### WORK REQUEST
In the material below, copy out every line from the one containing "a detección de la ubicación de elementos, lo" through the one containing "ro global de", keeping each character unchanged and including both of those lines.

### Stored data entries
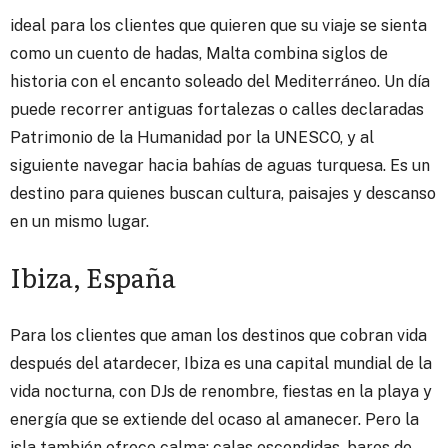
ideal para los clientes que quieren que su viaje se sienta
como un cuento de hadas, Malta combina siglos de
historia con el encanto soleado del Mediterráneo. Un día
puede recorrer antiguas fortalezas o calles declaradas
Patrimonio de la Humanidad por la UNESCO, y al
siguiente navegar hacia bahías de aguas turquesa. Es un
destino para quienes buscan cultura, paisajes y descanso
en un mismo lugar.
Ibiza, España
Para los clientes que aman los destinos que cobran vida
después del atardecer, Ibiza es una capital mundial de la
vida nocturna, con DJs de renombre, fiestas en la playa y
energía que se extiende del ocaso al amanecer. Pero la
isla también ofrece calma: calas escondidas, bares de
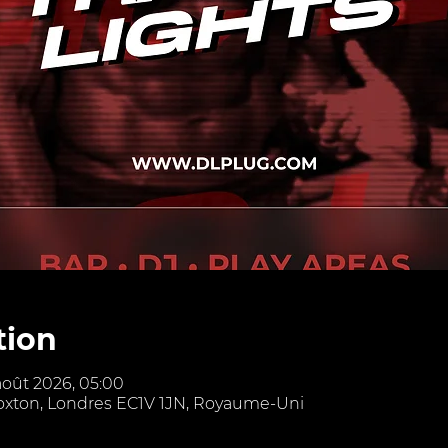
tion
août 2026, 05:00
Hoxton, Londres EC1V 1JN, Royaume-Uni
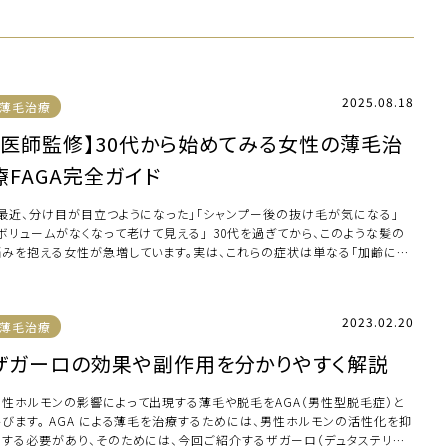
2025.08.18
薄毛治療
【医師監修】30代から始めてみる女性の薄毛治
療FAGA完全ガイド
「最近、分け目が目立つようになった」「シャンプー後の抜け毛が気になる」
ボリュームがなくなって老けて見える」――― 30代を過ぎてから、このような髪の
悩みを抱える女性が急増しています。実は、これらの症状は単なる「加齢によ
…]
2023.02.20
薄毛治療
ザガーロの効果や副作用を分かりやすく解説
男性ホルモンの影響によって出現する薄毛や脱毛をAGA（男性型脱毛症）と
呼びます。 AGA による薄毛を治療するためには、男性ホルモンの活性化を抑
制する必要があり、そのためには、今回ご紹介するザガーロ（デュタステリド）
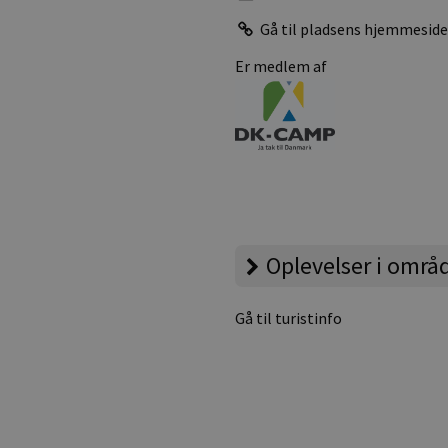
Gå til pladsens hjemmesid
Er medlem af
Oplevelser i områ
Gå til turistinfo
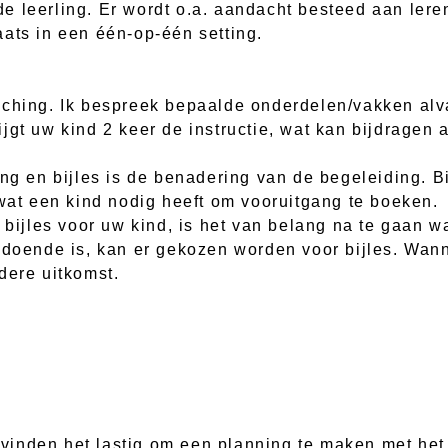
e leerling. Er wordt o.a. aandacht besteed aan lere
ats in een één-op-één setting.
ching. Ik bespreek bepaalde onderdelen/vakken alva
jgt uw kind 2 keer de instructie, wat kan bijdragen
ng en bijles is de benadering van de begeleiding. Bi
 wat een kind nodig heeft om vooruitgang te boeken.
 bijles voor uw kind, is het van belang na te gaan w
ldoende is, kan er gekozen worden voor bijles. Wan
dere uitkomst.
inden het lastig om een planning te maken met het 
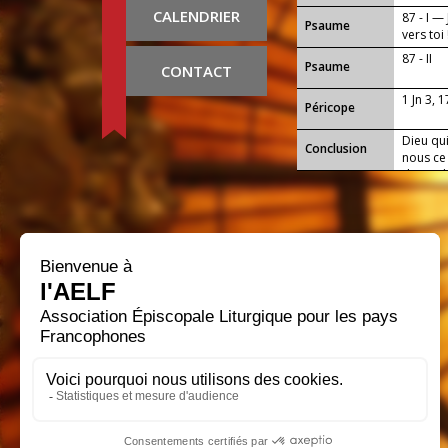
CALENDRIER
87 - I —
Psaume
vers toi 
87 - II
Psaume
CONTACT
1 Jn 3, 
Péricope
Dieu qui
Conclusion
nous ce
de toi d
Seigneu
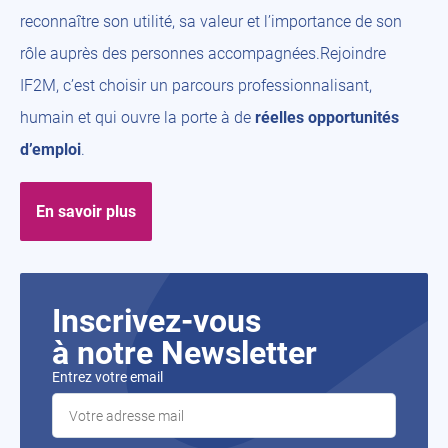
reconnaître son utilité, sa valeur et l’importance de son
rôle auprès des personnes accompagnées.Rejoindre
IF2M, c’est choisir un parcours professionnalisant,
humain et qui ouvre la porte à de
réelles opportunités
d’emploi
.
En savoir plus
Inscrivez-vous
à notre Newsletter
Entrez votre email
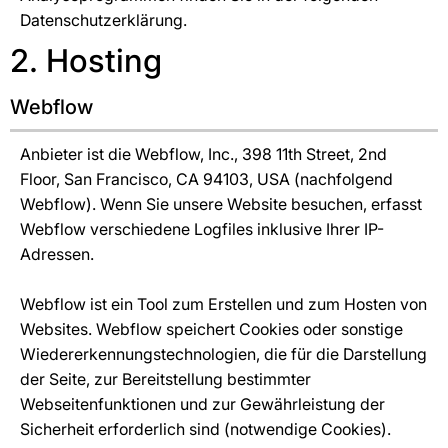
Datenschutzerklärung.
2. Hosting
Webflow
Anbieter ist die Webflow, Inc., 398 11th Street, 2nd
Floor, San Francisco, CA 94103, USA (nachfolgend
Webflow). Wenn Sie unsere Website besuchen, erfasst
Webflow verschiedene Logfiles inklusive Ihrer IP-
Adressen.
Webflow ist ein Tool zum Erstellen und zum Hosten von
Websites. Webflow speichert Cookies oder sonstige
Wiedererkennungstechnologien, die für die Darstellung
der Seite, zur Bereitstellung bestimmter
Webseitenfunktionen und zur Gewährleistung der
Sicherheit erforderlich sind (notwendige Cookies).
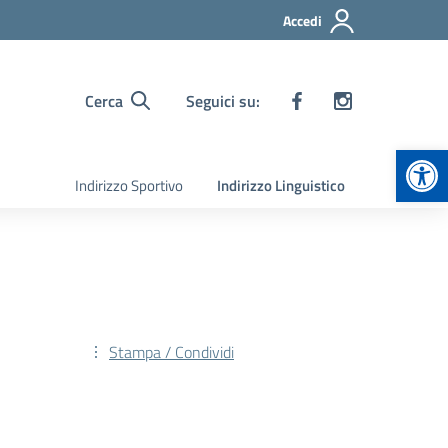
Accedi
Cerca
Seguici su:
Apr
Indirizzo Sportivo
Indirizzo Linguistico
Stampa / Condividi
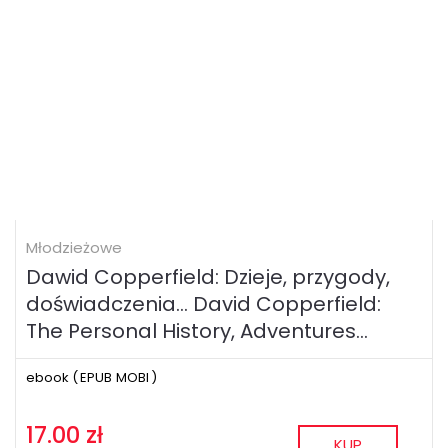
Młodzieżowe
Dawid Copperfield: Dzieje, przygody,
doświadczenia... David Copperfield:
The Personal History, Adventures...
ebook (
EPUB
MOBI
)
17.00 zł
KUP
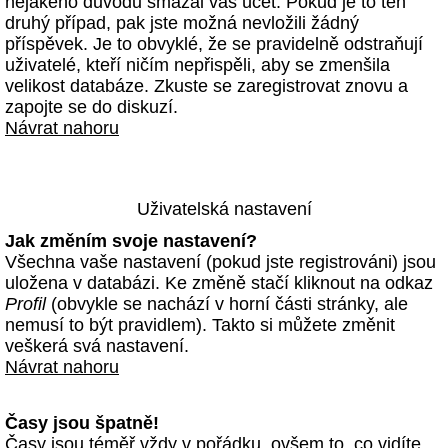
nějakého důvodu smazal váš účet. Pokud je to ten
druhý případ, pak jste možná nevložili žádný
příspěvek. Je to obvyklé, že se pravidelně odstraňují
uživatelé, kteří ničím nepřispěli, aby se zmenšila
velikost databáze. Zkuste se zaregistrovat znovu a
zapojte se do diskuzí.
Návrat nahoru
Uživatelská nastavení
Jak změním svoje nastavení?
Všechna vaše nastavení (pokud jste registrováni) jsou
uložena v databázi. Ke změně stačí kliknout na odkaz
Profil
(obvykle se nachází v horní části stránky, ale
nemusí to být pravidlem). Takto si můžete změnit
veškerá svá nastavení.
Návrat nahoru
Časy jsou špatně!
Časy jsou téměř vždy v pořádku, ovšem to, co vidíte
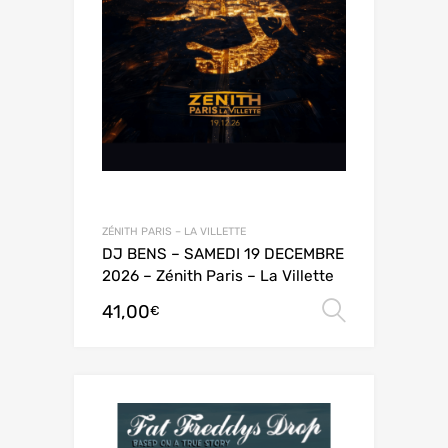
ZÉNITH PARIS – LA VILLETTE
DJ BENS – SAMEDI 19 DECEMBRE
2026 – Zénith Paris – La Villette
41,00
Choix de
€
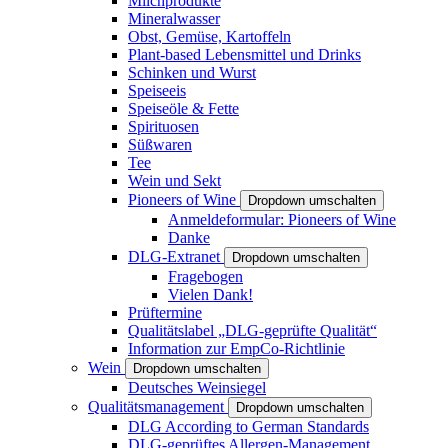
Milchprodukte
Mineralwasser
Obst, Gemüse, Kartoffeln
Plant-based Lebensmittel und Drinks
Schinken und Wurst
Speiseeis
Speiseöle & Fette
Spirituosen
Süßwaren
Tee
Wein und Sekt
Pioneers of Wine
Dropdown umschalten
Anmeldeformular: Pioneers of Wine
Danke
DLG-Extranet
Dropdown umschalten
Fragebogen
Vielen Dank!
Prüftermine
Qualitätslabel „DLG-geprüfte Qualität“
Information zur EmpCo-Richtlinie
Wein
Dropdown umschalten
Deutsches Weinsiegel
Qualitätsmanagement
Dropdown umschalten
DLG According to German Standards
DLG-geprüftes Allergen-Management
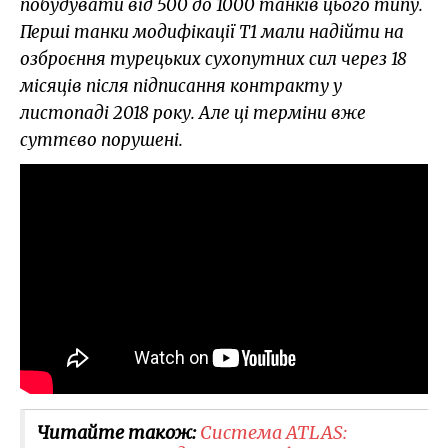
побудувати від 500 до 1000 танків цього типу.
Перші танки модифікації Т1 мали надійти на
озброєння турецьких сухопутних сил через 18
місяців
після підписання контракту у
листопаді 2018 року. Але ці терміни вже
суттєво порушені.
Читайте також:
Система ATLAS​:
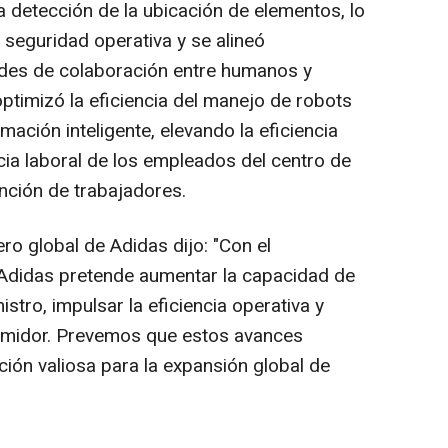
a detección de la ubicación de elementos, lo
 seguridad operativa y se alineó
des de colaboración entre humanos y
ptimizó la eficiencia del manejo de robots
mación inteligente, elevando la eficiencia
cia laboral de los empleados del centro de
ención de trabajadores.
ro global de Adidas dijo: "Con el
 Adidas pretende aumentar la capacidad de
stro, impulsar la eficiencia operativa y
sumidor. Prevemos que estos avances
ión valiosa para la expansión global de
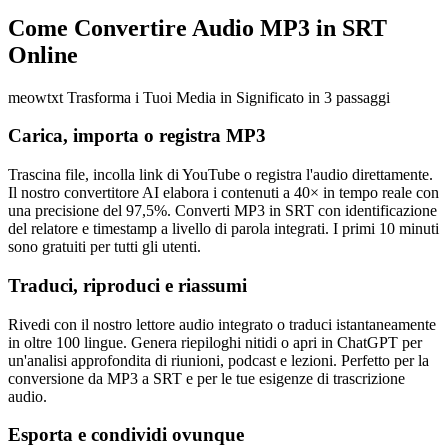
Come Convertire Audio MP3 in SRT
Online
meowtxt Trasforma i Tuoi Media in Significato in 3 passaggi
Carica, importa o registra MP3
Trascina file, incolla link di YouTube o registra l'audio direttamente.
Il nostro convertitore AI elabora i contenuti a 40× in tempo reale con
una precisione del 97,5%. Converti MP3 in SRT con identificazione
del relatore e timestamp a livello di parola integrati. I primi 10 minuti
sono gratuiti per tutti gli utenti.
Traduci, riproduci e riassumi
Rivedi con il nostro lettore audio integrato o traduci istantaneamente
in oltre 100 lingue. Genera riepiloghi nitidi o apri in ChatGPT per
un'analisi approfondita di riunioni, podcast e lezioni. Perfetto per la
conversione da MP3 a SRT e per le tue esigenze di trascrizione
audio.
Esporta e condividi ovunque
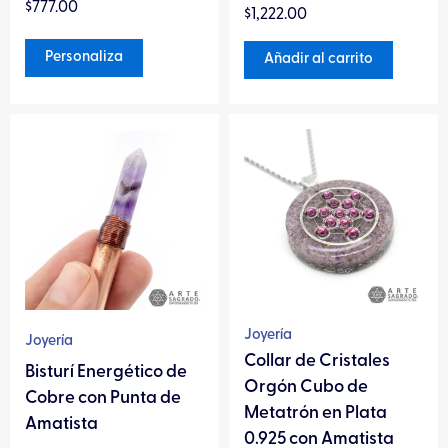
Valorado
$
777.00
en
$
1,222.00
producto
en
0
0
de
de
Personaliza
Añadir al carrito
5
5
Este
producto
tiene
múltiples
variantes.
Las
opciones
se
pueden
Joyería
Joyería
elegir
Collar de Cristales
Bisturí Energético de
en
Orgón Cubo de
Cobre con Punta de
la
Metatrón en Plata
Amatista
página
0.925 con Amatista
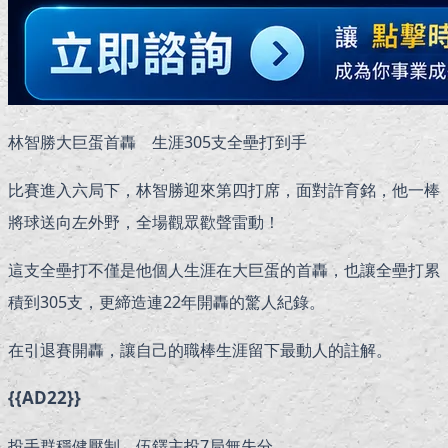
林智勝大巨蛋首轟 生涯305支全壘打到手
比賽進入六局下，林智勝迎來第四打席，面對許育銘，他一棒
將球送向左外野，全場觀眾歡聲雷動！
這支全壘打不僅是他個人生涯在大巨蛋的首轟，也讓全壘打累
積到305支，更締造連22年開轟的驚人紀錄。
在引退賽開轟，讓自己的職棒生涯留下最動人的註解。
{{AD22}}
投手群穩健壓制 伍鐸主投7局無失分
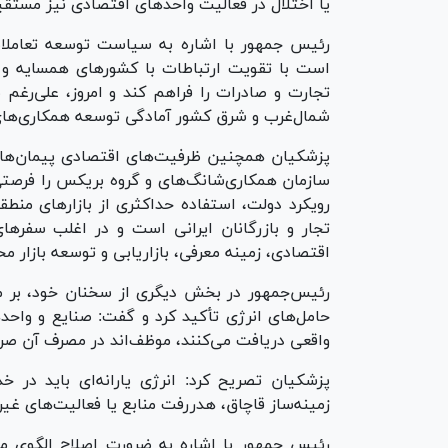
یا اختلال در فعالیت واحد‌های اقتصادی نیز مستقی
رئیس جمهور با اشاره به سیاست توسعه تعاملات
است با تقویت ارتباطات با کشور‌های همسایه و ب
تجارت و صادرات را فراهم کند و امروز، علی‌رغم
شمال‌غرب و شرق کشور آمادگی توسعه همکاری‌های 
پزشکیان همچنین ظرفیت‌های اقتصادی پیمان‌ها و 
سازمان همکاری‌شانگ‌های و گروه بریکس را فرصتی
رویکرد دولت، استفاده حداکثری از بازار‌های منطق
تجار و بازرگانان ایرانی است و در اغلب سفر
اقتصادی، زمینه معرفی، بازاریابی و توسعه بازار مح
رئیس‌جمهور در بخش دیگری از سخنان خود، بر 
حامل‌های انرژی تأکید کرد و گفت: صنایع و واحد‌ه
واقعی دریافت می‌کنند، موظف‌اند در مصرف آن صرفه
پزشکیان تصریح کرد: انرژی یارانه‌ای باید در خ
زمینه‌ساز قاچاق، هدررفت منابع یا فعالیت‌های غ
رئیس جمهور با اشاره به ضرورت اصلاح الگوی مص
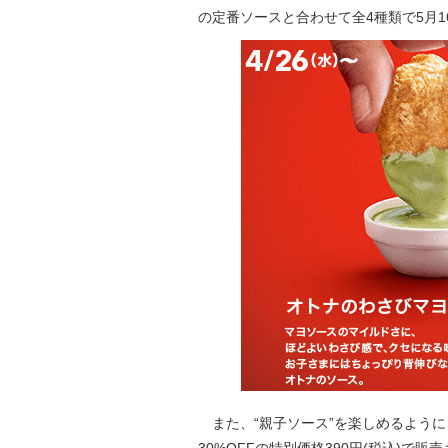
の定番ソースと合わせて全4種類で5月1
また、“親子ソース”を楽しめるように、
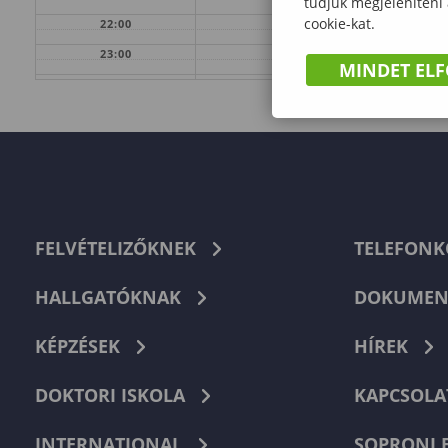
tudjuk megjeleníteni
cookie-kat.
22:00
23:00
MINDET EL
FELVÉTELIZŐKNEK
TELEFON
HALLGATÓKNAK
DOKUMEN
KÉPZÉSEK
HÍREK
DOKTORI ISKOLA
KAPCSOLA
INTERNATIONAL
SOPRONI 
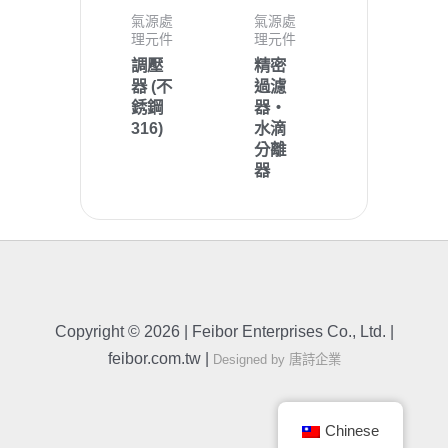
氣源處
氣源處
理元件
理元件
調壓
精密
器 (不
過濾
銹鋼
器‧
316)
水滴
分離
器
Copyright © 2026 | Feibor Enterprises Co., Ltd. |
feibor.com.tw |
Designed by 唐詩企業
Chinese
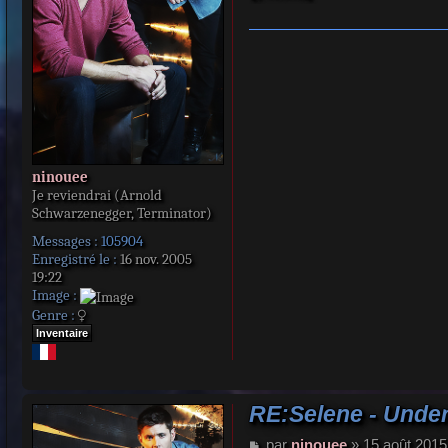
e
ninouee
Je reviendrai (Arnold
Schwarzenegger, Terminator)
Messages :
105904
Enregistré le :
16 nov. 2005
19:22
Image :
Genre :
Inventaire
RE:Selene - Unde
M
par
ninouee
»
15 août 2015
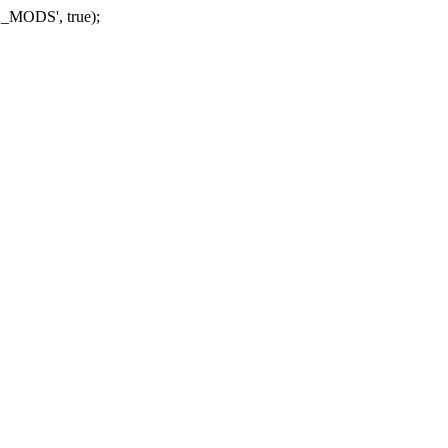
_MODS', true);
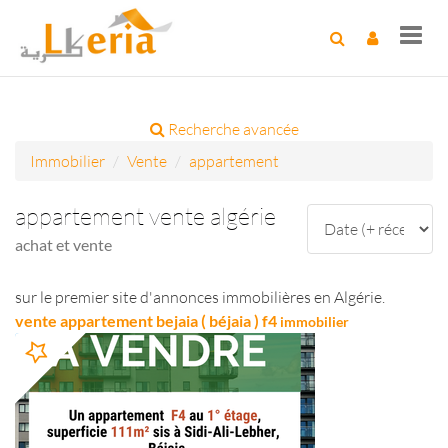
Toggl
navig
Recherche avancée
Immobilier
Vente
appartement
appartement vente algérie
achat et vente
sur le premier site d'annonces immobilières en Algérie.
vente appartement bejaia ( béjaia ) f4
immobilier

### RESULT
a detección de la ubicación de elementos, lo
 seguridad operativa y se alineó
des de colaboración entre humanos y
ptimizó la eficiencia del manejo de robots
mación inteligente, elevando la eficiencia
cia laboral de los empleados del centro de
ención de trabajadores.
ro global de Adidas dijo: "Con el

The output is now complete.